### Page excerpt
##########
It’s difficult to name another comic creator to stand alongside Osamu Tezuka when it comes to work over such a broad variety of genres. Possibly Jack Kirby, although that’s a shaky proposition. The difference is that Kirby constantly looked to the stars, and was limited by an industry that demanded the fantastic. If Tezuka wanted to write about a company owner who spends his weekends begging on a bridge and the strange romance that develops from it, there was a place for him to do it.

The fourteen stories collected in Under the Air were produced between 1968 and 1970, with their sophistication the only connection between material swerving all over the place. There’s a Western, a couple of unusual crime stories opening the selection, a tragic supernatural piece, psychological horror, a bizarre SF love story and much more. At the heart of each is a person facing a decision or a crisis. Should Steve confront Yeller McCloud, the sureshot who killed his father twenty years previously? What would a racist do on learning his heart donor was black? Should Tezuka himself turn a blind eye to his mate’s perverted habits?

Incest, unrequited love, redemption and events like plummeting from a great height feature, and although the sequencing is clever, that it’s arranged to highlight themes does Tezuka a disservice. The sequencing suggests repeatedly falling back on the same devices, whereas the reverse is true. He’s prodigiously imaginative, and it’s a rare story where the reader will predict the outcome, even in cases where Tezuka uses technology that was new at the time, but is now commonplace. Even discounting the variety of genres into which Tezuka drops these stories, his approach differs from story to story. Some are more whimsical, with asides to readers, and others are starkly atmospheric.
##########
### Required tasks
1. According to the review of Tezuka's Under the Air, between which years were its fourteen stories produced?
2. Please carry the review of Tezuka's Under the Air forward from its final sentence.
The data that comes after this review is separate material.

### Information supplied
##########
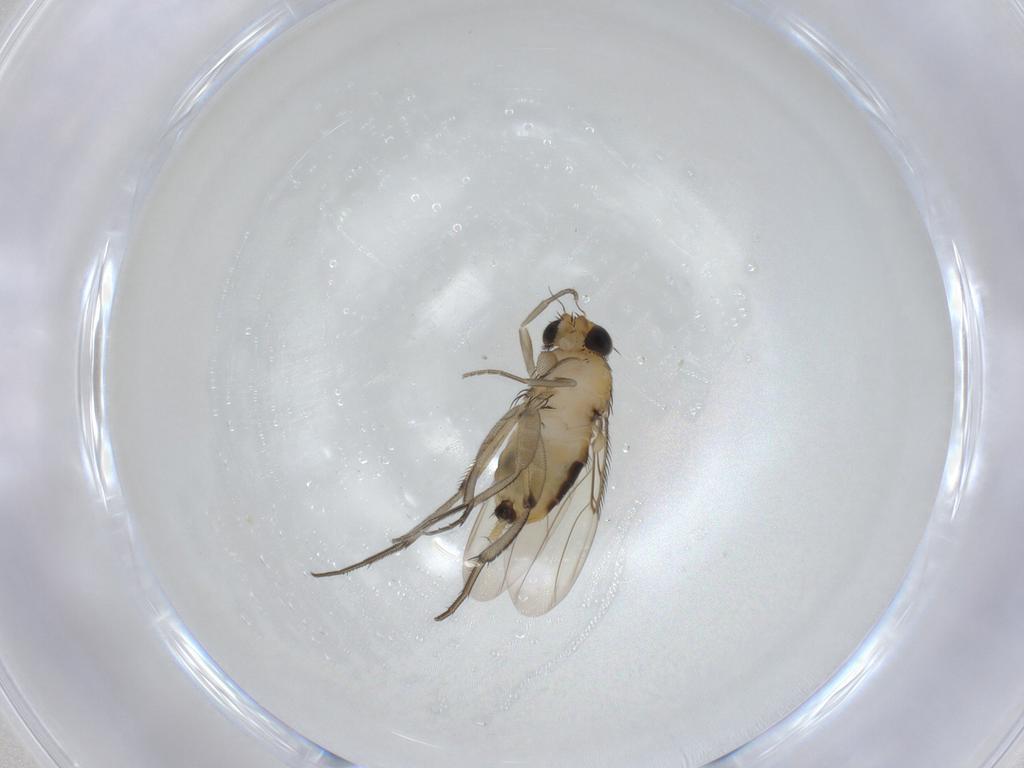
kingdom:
##########
### Expected responses
1. Between 1968 and 1970.

2.
An early story about an escaped convict exemplifies Tezuka’s skill at establishing a mood, an immense effort put into introducing the location and its unique conditions. The sample page is essentially comic exaggeration, yet that story later takes a switch into some dark areas. Tezuka will draw an incredibly realistic, office block, helicopter or boat, but his own goofy caricature is also seen in a couple of stories, one of those featuring some remarkable architecture.

There is an apology for some attitudes being of their time, and it’s needed for contradictory matters like racist caricatures appearing in a story about the stupidity of racism, noting a house not being clean because the wife is ill, and making fun of plain looking women. There’s also a contradiction to Tezuka’s afterword referencing the content as being for young adults, yet most US editors of young adult material would have a different view given the themes, frequent nudity and the shopping in of couple of topless sex pictures.

So, for adults then, but a remarkably diverse collection of unpredictable entertainments produced by a master, and an absolute bargain at the cover price of $15.95.